**Work item**
For this exercise, restate word for word only the lines from the first line of the data to the line containing "Class: D Class: E".
Records provided section start
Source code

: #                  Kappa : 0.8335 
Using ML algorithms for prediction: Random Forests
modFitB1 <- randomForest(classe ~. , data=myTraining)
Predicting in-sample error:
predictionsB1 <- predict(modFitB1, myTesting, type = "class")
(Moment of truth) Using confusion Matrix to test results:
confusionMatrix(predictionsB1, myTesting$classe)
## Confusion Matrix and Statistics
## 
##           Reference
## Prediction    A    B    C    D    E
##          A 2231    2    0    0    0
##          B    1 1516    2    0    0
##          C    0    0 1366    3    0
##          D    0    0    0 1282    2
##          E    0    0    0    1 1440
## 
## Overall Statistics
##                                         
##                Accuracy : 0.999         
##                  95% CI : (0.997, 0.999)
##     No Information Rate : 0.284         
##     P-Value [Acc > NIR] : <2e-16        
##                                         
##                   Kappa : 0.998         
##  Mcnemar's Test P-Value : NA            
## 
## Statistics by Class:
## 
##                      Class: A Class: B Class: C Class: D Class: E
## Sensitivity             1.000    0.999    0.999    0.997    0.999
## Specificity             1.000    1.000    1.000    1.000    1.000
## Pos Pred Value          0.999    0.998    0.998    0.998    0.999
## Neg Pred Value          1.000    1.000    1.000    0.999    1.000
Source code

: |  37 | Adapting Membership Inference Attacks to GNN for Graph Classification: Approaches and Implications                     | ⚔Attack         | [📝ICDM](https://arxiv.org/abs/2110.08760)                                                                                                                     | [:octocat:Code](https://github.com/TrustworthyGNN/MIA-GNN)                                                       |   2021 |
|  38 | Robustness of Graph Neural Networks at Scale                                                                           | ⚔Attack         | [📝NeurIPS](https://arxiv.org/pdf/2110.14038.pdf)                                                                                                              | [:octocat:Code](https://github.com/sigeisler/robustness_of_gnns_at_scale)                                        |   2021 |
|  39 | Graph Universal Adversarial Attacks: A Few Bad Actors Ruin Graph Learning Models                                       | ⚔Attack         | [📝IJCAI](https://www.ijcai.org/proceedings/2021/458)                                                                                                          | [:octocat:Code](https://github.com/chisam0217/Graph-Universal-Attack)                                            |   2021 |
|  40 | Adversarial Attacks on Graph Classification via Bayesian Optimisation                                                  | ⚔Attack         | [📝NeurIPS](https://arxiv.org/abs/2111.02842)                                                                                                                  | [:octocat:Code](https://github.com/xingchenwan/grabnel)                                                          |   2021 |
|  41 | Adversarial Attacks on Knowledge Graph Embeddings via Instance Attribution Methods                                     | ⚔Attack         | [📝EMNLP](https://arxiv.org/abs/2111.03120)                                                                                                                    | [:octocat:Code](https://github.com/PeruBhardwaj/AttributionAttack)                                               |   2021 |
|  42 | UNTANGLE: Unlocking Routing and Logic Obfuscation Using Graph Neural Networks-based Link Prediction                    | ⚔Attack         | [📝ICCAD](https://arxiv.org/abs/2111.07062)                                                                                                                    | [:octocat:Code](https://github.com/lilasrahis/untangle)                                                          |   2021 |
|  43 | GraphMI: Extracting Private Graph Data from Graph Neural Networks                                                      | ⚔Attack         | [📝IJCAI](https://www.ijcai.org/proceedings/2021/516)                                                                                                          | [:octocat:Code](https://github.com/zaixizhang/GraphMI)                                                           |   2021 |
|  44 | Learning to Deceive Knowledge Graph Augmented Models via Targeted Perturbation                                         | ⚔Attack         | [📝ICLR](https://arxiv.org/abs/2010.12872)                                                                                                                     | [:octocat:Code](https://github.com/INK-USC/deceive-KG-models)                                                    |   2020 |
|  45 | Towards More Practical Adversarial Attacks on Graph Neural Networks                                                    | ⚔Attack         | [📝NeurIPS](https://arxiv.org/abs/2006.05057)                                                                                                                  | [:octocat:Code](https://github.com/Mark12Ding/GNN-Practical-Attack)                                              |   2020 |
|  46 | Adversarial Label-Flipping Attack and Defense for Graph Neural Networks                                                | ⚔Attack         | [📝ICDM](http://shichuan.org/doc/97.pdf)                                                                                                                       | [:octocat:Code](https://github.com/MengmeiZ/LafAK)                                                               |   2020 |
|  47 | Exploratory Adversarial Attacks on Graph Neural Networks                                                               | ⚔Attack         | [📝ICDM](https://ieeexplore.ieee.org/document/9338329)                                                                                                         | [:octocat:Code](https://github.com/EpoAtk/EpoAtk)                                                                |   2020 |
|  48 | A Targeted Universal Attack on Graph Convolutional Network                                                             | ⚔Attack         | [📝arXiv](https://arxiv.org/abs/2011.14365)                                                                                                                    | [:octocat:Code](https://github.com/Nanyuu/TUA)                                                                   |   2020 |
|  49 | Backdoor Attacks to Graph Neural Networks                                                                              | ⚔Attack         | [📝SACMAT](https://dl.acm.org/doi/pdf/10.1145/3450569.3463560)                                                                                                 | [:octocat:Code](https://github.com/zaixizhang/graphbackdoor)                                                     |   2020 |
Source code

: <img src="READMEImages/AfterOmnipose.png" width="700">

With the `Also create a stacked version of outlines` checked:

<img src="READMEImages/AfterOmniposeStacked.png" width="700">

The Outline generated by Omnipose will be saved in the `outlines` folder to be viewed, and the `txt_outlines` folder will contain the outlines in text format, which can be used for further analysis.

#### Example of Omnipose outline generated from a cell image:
Records provided section end
**Final answer**
Source code

: #                  Kappa : 0.8335 
Using ML algorithms for prediction: Random Forests
modFitB1 <- randomForest(classe ~. , data=myTraining)
Predicting in-sample error:
predictionsB1 <- predict(modFitB1, myTesting, type = "class")
(Moment of truth) Using confusion Matrix to test results:
confusionMatrix(predictionsB1, myTesting$classe)
## Confusion Matrix and Statistics
## 
##           Reference
## Prediction    A    B    C    D    E
##          A 2231    2    0    0    0
##          B    1 1516    2    0    0
##          C    0    0 1366    3    0
##          D    0    0    0 1282    2
##          E    0    0    0    1 1440
## 
## Overall Statistics
##                                         
##                Accuracy : 0.999         
##                  95% CI : (0.997, 0.999)
##     No Information Rate : 0.284         
##     P-Value [Acc > NIR] : <2e-16        
##                                         
##                   Kappa : 0.998         
##  Mcnemar's Test P-Value : NA            
## 
## Statistics by Class:
## 
##                      Class: A Class: B Class: C Class: D Class: E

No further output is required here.